''Penso di aver dato al Milan tutto quello che potevo dare. È stato un club che mi ha aiutato molto a crescere, che mi ha sostenuto nei momenti difficili. E sono felice di essere riuscito a scrivere il mio nome nella storia del club. Tutti hanno i loro sogni, le loro sfide, le cose che desiderano, gli obiettivi che vogliono raggiungere. E anch'io desidero provare una nuova sfida in un nuovo campionato. Se questo accadrà, sarò molto felice e soddisfatto perché ho fatto il mio dovere al Milan". Sono le parole dell'attaccante del Milan Rafael Leao a SportTv Portugal. Di fatto è ai saluti la storia in rossonero del portoghese dopo una stagione difficile. Il numero 10 del Milan ha deciso che è arrivato il momento di lasciare il club ed apre ad una nuova avventura, con un contratto in scadenza al 30 giugno 2028. "Spagna, Inghilterra o Arabia? Adesso la cosa più importante è il Mondiale e aiutare la nazionale come posso.

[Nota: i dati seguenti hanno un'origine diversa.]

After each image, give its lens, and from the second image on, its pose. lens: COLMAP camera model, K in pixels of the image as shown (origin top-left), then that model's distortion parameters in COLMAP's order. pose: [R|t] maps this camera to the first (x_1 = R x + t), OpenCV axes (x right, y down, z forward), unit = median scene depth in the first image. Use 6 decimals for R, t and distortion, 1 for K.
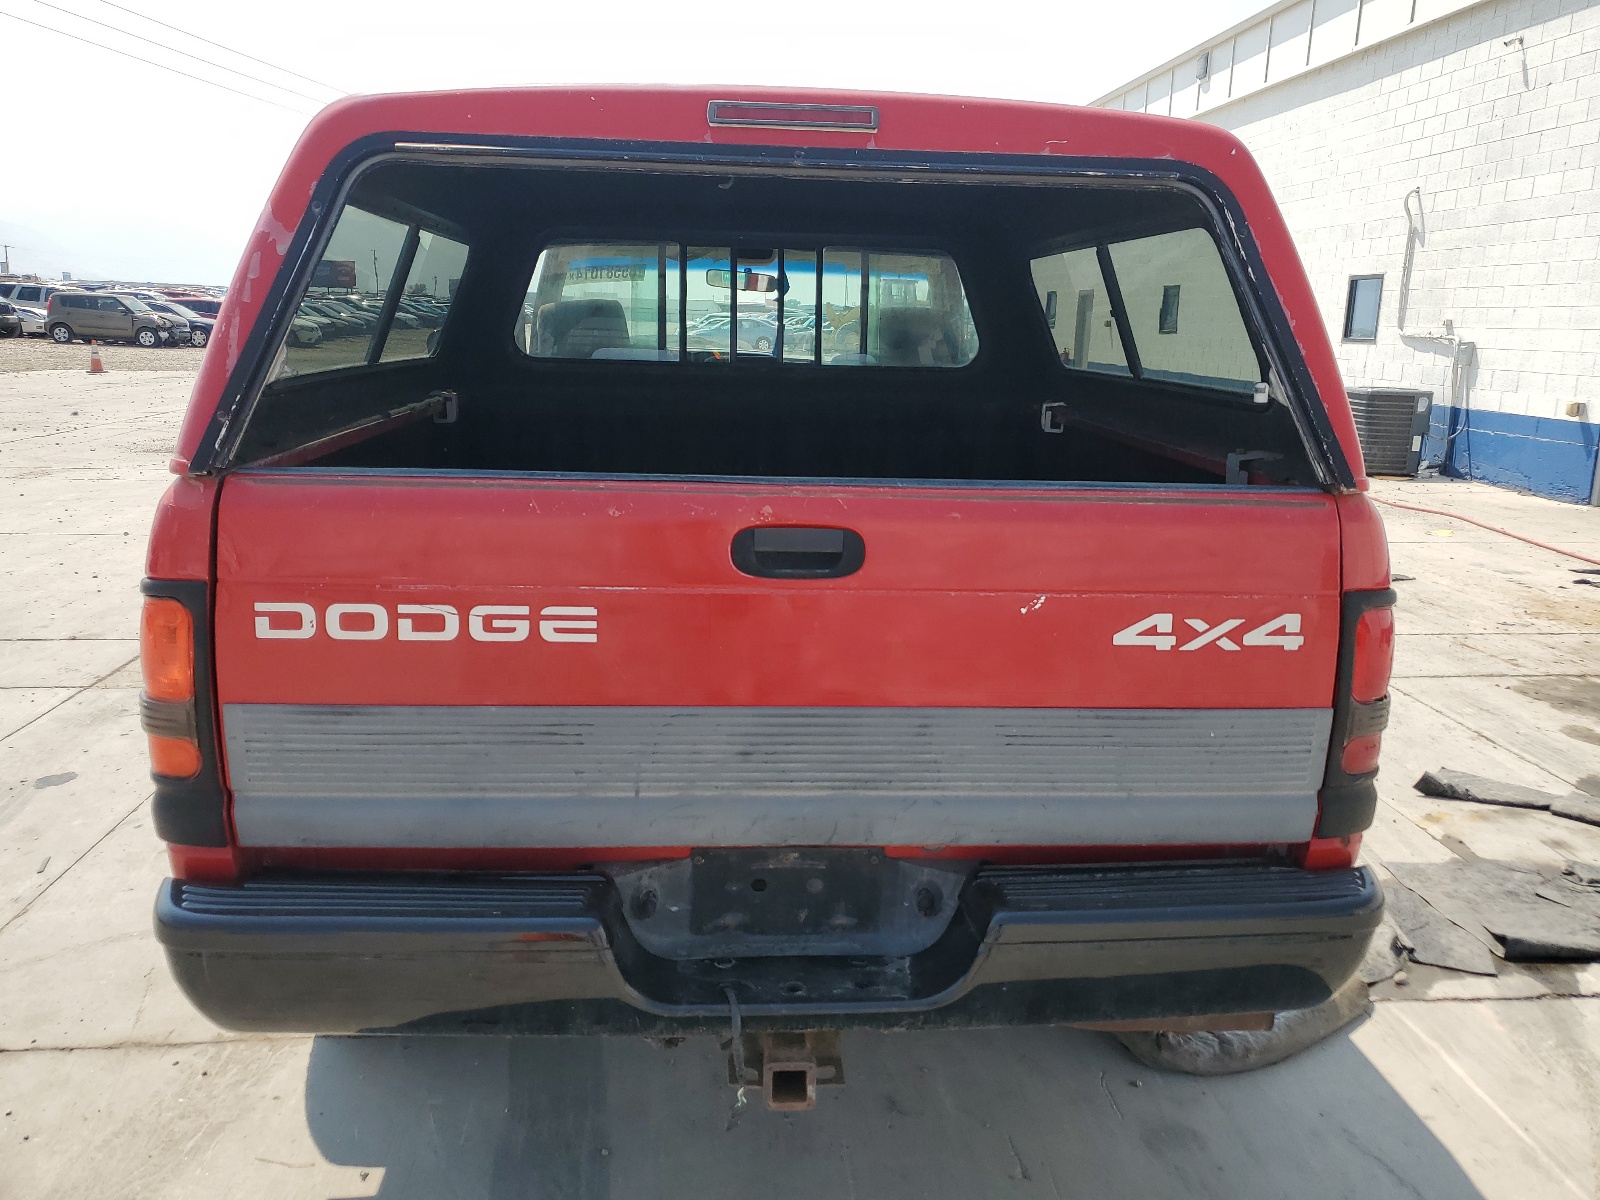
lens RADIAL K [[1214.5, 0, 800.0], [0, 1214.5, 600.0], [0, 0, 1]] dist [0.006762, 0.007396]
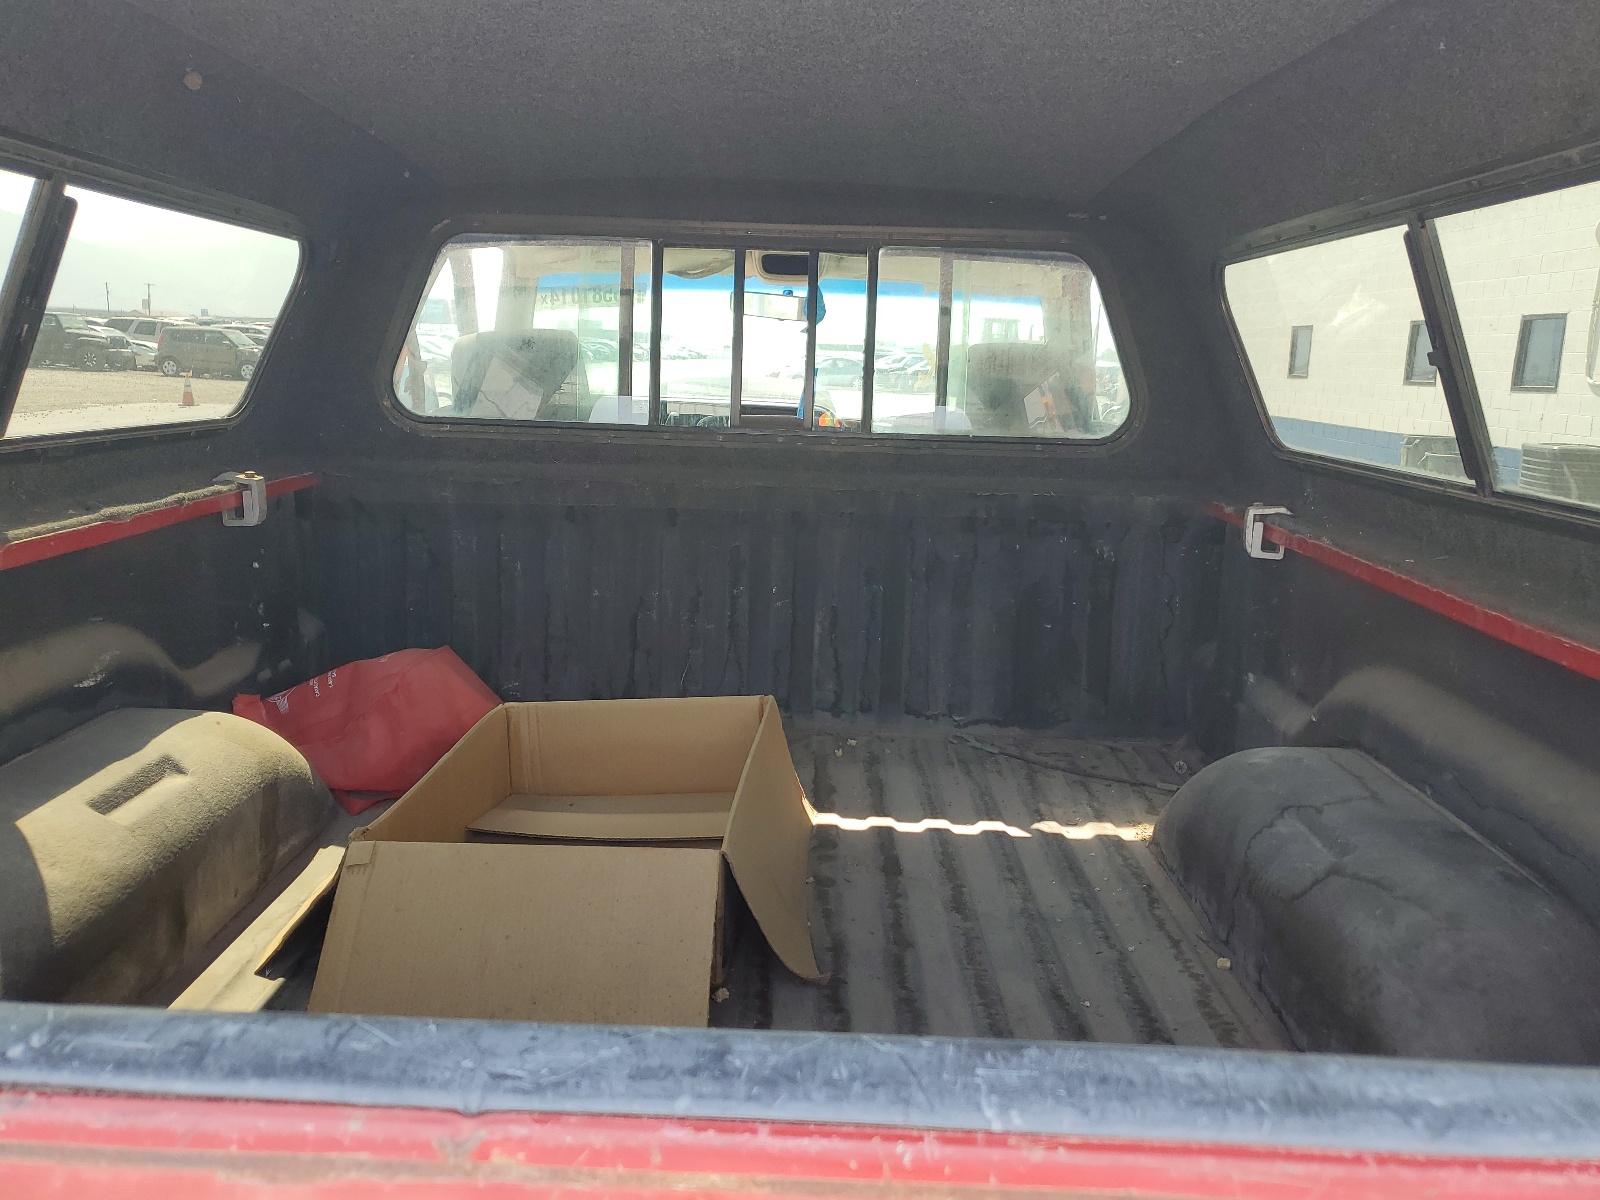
lens RADIAL K [[1226.5, 0, 803.4], [0, 1226.5, 557.9], [0, 0, 1]] dist [0.011850, 0.000273]
pose [[0.997378, 0.020105, -0.069513, 0.026037], [-0.024638, 0.997582, -0.064981, -0.084187], [0.068039, 0.066523, 0.995462, 0.357004]]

Quando arriverà il momento, valuterò le migliori opzioni per proseguire la mia carriera e continuare a competere ai massimi livelli del calcio europeo", ha aggiunto il portoghese. Il portoghese: "Ho dato al Milan tutto quello che potevo dare"
Il momento delicato
Le dichiarazioni arrivano in una fase delicata per il club rossonero, impegnato nella riorganizzazione societaria e nella scelta del nuovo allenatore dopo la conclusione dell'esperienza di Massimiliano Allegri. Le parole del numero 10 alimentano inevitabilmente le speculazioni di mercato attorno al suo futuro. Un messaggio chiaro che lascia aperta la porta a un trasferimento, con diversi top club europei pronti a seguire gli sviluppi della situazione dell'attaccante portoghese.